If we have not been trained, then how can we learn?

What I love in these readings is that the Spirit will come to our aid in this process – if we invite them (I have actually tried to start using the pronoun they/them for the Spirit, in part, because of the nature of the Spirit and to normalize the use of a plural pronoun for the divine). The Spirit will help us do what we, by ourselves, are not able to do.

So this week, I invite you to take some extra time in prayer and silence – indoors and outdoors (if you are able). Pray for guidance. Pray for wisdom. Invite the Spirit to settle upon you and help you to discern what is yours to do this week.

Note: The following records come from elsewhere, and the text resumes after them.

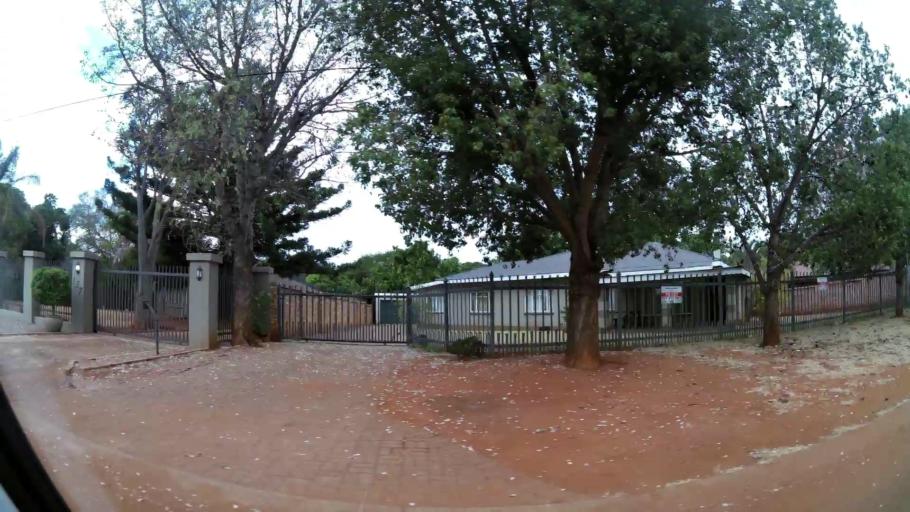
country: ZA
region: Limpopo
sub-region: Waterberg District Municipality
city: Modimolle
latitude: -24.5083
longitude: 28.7196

And help the dry bones come to life again.

Note: This week I received a link from my friend Kit Miller related to an hour-long video on what we need to do in this moment to resist authoritarianism. It offers 10 nonviolent things we can do to meet this moment. It is a great, practical video that I highly recommend we watch, circulate and discuss.

2 Comments

  1. George Dardess

    Thank you, Mike.
    Trump just this weekend called out the National Guard on protesters in L.A. A sign, I think, that our time is turning into kairos time, the time of crisis and decision, when we find out if “the Holy Spirit” means something alive and vital to us or jis ust a pious name for something vague, safely “religious.” A time either to assert our Spirit-given dignity as the People of God or to succumb as dutiful subjects to someone else’s will.

    • Mike Boucher Author

      George, first off, thank you for your sustained engagement of these posts. I read every comment and am buoyed by your energy and insights! Secondly, I wholeheartedly agree that another kairos time is upon us to see if the Spirit ‘means something alive and vital to us or is just a pious name for something vague…” Amen!